The motivation being, that it would be quite easy to accidently return a wrong case, which the type checker obviously wouldn't be able to catch.

If you make things polymorphic enough, the type checker actually can catch such errors. I'll speak in Haskell because it's my native tongue, but I'm sure there's an F# analog.
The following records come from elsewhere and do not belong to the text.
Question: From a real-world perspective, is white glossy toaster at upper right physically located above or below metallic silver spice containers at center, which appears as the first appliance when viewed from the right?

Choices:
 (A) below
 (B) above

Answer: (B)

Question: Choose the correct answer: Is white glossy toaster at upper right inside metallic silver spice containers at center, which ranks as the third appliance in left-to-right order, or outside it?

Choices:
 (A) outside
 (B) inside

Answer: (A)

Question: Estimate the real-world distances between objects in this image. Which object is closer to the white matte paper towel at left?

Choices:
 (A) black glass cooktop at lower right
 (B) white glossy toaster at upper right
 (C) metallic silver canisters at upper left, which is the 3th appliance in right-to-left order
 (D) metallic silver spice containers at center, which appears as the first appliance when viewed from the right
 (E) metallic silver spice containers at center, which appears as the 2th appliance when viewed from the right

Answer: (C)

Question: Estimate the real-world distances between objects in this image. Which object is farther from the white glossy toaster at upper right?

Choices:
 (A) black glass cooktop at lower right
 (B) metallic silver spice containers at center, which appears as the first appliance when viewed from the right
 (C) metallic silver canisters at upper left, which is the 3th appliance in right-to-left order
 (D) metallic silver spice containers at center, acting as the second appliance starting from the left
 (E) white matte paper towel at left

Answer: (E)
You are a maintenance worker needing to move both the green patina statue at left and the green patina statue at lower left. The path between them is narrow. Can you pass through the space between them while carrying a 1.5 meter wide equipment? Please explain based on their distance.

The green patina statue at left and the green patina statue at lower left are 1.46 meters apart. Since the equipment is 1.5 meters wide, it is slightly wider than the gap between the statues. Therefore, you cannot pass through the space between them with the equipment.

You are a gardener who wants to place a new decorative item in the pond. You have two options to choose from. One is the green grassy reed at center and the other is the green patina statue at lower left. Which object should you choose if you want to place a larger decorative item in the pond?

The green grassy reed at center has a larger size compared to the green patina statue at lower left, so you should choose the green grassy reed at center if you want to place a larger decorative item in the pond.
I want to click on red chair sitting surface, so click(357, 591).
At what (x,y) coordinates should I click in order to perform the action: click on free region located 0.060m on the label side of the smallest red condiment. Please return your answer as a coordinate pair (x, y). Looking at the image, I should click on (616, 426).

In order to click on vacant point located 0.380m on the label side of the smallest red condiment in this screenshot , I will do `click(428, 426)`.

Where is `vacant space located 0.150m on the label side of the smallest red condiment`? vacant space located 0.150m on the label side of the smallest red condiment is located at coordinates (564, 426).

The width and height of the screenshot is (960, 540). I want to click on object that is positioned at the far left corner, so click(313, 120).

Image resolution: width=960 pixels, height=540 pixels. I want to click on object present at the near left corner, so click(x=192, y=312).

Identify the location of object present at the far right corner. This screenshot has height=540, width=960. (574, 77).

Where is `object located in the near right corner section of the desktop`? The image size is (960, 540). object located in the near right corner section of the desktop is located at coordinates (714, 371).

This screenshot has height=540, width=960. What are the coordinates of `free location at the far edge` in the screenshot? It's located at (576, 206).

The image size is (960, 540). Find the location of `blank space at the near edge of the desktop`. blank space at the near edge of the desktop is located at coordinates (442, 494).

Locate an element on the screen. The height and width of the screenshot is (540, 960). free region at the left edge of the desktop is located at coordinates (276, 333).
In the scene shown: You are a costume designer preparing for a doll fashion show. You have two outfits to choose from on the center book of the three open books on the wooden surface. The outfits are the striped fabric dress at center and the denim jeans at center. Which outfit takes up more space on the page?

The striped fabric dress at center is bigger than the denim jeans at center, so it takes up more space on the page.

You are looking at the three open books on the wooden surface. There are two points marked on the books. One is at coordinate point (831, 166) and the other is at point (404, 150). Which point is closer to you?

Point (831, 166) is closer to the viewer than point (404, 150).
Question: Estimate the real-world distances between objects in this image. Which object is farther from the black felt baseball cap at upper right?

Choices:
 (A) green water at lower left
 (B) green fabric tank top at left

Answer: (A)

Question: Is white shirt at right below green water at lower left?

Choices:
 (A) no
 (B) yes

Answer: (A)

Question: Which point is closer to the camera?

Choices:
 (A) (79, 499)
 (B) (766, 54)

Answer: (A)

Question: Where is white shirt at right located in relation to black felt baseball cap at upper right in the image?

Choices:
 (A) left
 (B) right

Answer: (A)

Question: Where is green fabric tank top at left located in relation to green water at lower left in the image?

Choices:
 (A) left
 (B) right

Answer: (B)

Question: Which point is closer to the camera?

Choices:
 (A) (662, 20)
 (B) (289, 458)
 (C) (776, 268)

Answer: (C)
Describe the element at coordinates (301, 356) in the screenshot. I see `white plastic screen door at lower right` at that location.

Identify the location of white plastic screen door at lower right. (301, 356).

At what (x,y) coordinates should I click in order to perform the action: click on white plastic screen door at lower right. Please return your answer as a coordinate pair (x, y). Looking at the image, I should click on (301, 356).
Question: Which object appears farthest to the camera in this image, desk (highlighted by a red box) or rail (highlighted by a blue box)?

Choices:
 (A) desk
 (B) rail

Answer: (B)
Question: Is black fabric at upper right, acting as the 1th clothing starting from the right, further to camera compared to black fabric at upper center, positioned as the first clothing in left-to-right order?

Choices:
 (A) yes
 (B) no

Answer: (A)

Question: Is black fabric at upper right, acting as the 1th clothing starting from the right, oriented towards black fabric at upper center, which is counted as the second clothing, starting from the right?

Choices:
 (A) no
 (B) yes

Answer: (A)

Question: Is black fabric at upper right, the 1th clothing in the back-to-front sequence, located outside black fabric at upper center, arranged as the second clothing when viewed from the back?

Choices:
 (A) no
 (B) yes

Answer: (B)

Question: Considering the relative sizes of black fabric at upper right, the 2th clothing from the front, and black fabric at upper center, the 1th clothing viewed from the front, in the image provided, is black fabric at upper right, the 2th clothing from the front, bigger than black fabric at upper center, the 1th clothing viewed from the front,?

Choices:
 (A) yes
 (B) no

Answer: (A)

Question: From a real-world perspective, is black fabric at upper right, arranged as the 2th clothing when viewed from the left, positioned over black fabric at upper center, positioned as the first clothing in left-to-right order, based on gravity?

{-# LANGUAGE LambdaCase #-}

data MyDataParameterized a b c d
  = Foo a
  | Bar b
  | Baz c
  | Hello d

-- there is only *one* well-typed implementation of this function that doesn't loop forever
quadramapParameterized :: (a -> a') -> (b -> b') -> (c -> c') -> (d -> d') ->
    MyDataParameterized a b c d -> MyDataParameterized a' b' c' d'
quadramapParameterized fa fb fc fd = \case
    Foo a -> Foo (fa a)
    Bar b -> Bar (fb b)
    Baz c -> Baz (fc c)
    Hello d -> Hello (fd d)

type MyData = MyDataParameterized Int Bool String Int

-- there are many, many "wrong" implementations of this type, but
-- the right one is just so obviously right
quadramap :: (Int -> Int) -> (Bool -> Bool) -> (String -> String) ->
    MyData -> MyData
quadramap fInt fBool fString = quadramapParameterized fInt fBool fString fInt

Of course, doing things this way is wildly painful, so practically speaking mostly people don't. They just take on the burden of manually ensuring the same constructor is used on both sides in one top-level fold, then use that fold to avoid manual pattern matching in as many places as that makes sense. Compared to other burdens facing the workaday programmer, "same constructor left and right" is very light -- it's a very local property of your code, and usually blatantly obvious when you screw up, to the point that in the rare situation where you intended to return a different constructor it warrants a comment explaining why to assuage the reader.

Answer 4

I think the usual approach for uniform processing of small parts of large data structures is to use some kind of generics. For your specific example, you can write a fairly straightforward Haskell solution using "Scrap Your Boilerplate" generics from the syb package:

import Data.Data               -- from `base`
import Data.Generics.Aliases   -- from `syb`

data MyData
  = Foo Int
  | Bar Bool
  | Baz String
  | Hello Int
  deriving (Show, Data)

myMap :: (Int -> Int) -> (Bool -> Bool) -> (String -> String) -> MyData -> MyData
myMap f g h x = gmapT (mkT f `extT` g `extT` h) x

which works as expected:

λ> map (myMap (*2) not ("hello "++)) [Foo 42, Bar True, Baz "world", Hello 5]
[Foo 84,Bar False,Baz "hello world",Hello 10]

Unlike "normal" functional language facilities, generics tend to have syntax and design that differs widely between languages, or even within a language, and a given solution may be very case-specific.